## WRITTEN TASK
Copy out only the span from the line with "and adapted to" to the end of the data, both ends kept, word for word.

---

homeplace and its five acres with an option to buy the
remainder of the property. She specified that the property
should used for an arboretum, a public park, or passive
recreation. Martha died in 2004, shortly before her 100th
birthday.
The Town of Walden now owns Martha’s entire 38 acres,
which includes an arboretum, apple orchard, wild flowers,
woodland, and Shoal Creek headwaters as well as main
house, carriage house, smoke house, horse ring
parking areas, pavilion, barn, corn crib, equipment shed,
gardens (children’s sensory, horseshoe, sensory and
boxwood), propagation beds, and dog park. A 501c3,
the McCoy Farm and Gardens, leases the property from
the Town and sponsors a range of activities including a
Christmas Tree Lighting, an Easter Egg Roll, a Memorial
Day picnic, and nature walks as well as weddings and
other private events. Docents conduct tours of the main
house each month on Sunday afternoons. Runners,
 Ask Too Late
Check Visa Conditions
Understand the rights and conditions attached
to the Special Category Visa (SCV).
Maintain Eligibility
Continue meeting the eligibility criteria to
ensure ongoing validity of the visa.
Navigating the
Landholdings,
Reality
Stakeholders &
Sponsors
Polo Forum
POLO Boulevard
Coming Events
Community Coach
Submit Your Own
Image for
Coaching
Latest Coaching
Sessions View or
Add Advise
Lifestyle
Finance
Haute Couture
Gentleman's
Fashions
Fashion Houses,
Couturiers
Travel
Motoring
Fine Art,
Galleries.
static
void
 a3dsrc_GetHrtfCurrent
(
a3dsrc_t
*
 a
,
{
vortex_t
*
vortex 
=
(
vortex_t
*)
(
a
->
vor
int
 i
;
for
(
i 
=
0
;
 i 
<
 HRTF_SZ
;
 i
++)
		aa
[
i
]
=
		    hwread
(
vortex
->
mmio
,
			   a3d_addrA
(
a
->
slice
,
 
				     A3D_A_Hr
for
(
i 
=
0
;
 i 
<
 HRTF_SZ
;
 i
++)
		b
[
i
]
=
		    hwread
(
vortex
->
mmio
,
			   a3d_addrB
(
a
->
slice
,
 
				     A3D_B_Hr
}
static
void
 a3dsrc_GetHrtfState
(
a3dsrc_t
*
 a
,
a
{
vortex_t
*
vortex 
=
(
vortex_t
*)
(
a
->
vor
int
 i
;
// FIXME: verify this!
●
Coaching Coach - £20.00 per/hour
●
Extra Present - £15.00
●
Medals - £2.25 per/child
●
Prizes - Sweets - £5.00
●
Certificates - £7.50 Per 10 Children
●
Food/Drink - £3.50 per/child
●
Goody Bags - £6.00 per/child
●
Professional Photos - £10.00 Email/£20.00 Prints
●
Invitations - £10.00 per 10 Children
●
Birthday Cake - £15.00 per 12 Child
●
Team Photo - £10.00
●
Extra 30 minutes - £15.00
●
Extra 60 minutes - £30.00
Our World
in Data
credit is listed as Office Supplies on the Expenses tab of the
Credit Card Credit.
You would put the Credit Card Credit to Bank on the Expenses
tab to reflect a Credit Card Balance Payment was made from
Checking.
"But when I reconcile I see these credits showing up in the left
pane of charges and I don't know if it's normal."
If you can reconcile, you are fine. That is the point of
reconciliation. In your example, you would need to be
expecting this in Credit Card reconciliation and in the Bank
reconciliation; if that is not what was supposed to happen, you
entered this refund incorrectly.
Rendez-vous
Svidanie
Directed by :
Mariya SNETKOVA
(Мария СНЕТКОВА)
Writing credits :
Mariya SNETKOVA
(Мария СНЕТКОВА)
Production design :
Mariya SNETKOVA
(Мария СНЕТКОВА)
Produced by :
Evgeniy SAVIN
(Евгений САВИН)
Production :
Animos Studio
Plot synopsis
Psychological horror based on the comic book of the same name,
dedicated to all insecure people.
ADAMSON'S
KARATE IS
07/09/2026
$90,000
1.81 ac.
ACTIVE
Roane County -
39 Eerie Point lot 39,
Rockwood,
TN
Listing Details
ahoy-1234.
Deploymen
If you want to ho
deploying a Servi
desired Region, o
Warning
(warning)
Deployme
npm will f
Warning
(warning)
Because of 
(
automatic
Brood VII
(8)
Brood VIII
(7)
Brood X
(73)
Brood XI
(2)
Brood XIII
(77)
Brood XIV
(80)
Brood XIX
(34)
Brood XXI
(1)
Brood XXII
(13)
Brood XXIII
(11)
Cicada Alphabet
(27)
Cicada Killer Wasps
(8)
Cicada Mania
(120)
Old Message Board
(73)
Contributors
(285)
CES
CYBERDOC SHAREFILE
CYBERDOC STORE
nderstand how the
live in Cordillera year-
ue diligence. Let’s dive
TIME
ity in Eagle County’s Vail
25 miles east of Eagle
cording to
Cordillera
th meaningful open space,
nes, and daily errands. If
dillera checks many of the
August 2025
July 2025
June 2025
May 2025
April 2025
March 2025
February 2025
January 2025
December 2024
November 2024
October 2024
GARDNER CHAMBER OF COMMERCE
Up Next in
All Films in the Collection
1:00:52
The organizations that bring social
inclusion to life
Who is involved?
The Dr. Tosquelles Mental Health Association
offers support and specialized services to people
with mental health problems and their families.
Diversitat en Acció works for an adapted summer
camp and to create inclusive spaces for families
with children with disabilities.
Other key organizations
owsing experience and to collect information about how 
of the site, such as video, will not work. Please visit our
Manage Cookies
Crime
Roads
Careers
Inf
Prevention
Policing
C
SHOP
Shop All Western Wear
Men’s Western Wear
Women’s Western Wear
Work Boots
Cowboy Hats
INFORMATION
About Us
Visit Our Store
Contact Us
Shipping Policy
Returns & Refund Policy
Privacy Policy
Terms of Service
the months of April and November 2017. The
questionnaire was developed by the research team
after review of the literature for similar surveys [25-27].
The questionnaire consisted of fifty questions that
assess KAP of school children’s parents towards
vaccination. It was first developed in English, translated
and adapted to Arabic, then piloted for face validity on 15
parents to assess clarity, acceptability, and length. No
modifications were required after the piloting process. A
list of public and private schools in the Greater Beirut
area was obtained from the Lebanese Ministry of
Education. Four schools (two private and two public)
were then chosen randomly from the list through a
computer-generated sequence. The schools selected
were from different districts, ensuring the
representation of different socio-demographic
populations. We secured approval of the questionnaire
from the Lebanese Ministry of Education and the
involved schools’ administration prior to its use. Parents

---

## EXERCISE OUTPUT
and adapted to Arabic, then piloted for face validity on 15
parents to assess clarity, acceptability, and length. No
modifications were required after the piloting process. A
list of public and private schools in the Greater Beirut
area was obtained from the Lebanese Ministry of
Education. Four schools (two private and two public)
were then chosen randomly from the list through a
computer-generated sequence. The schools selected
were from different districts, ensuring the
representation of different socio-demographic
populations. We secured approval of the questionnaire
from the Lebanese Ministry of Education and the
involved schools’ administration prior to its use. Parents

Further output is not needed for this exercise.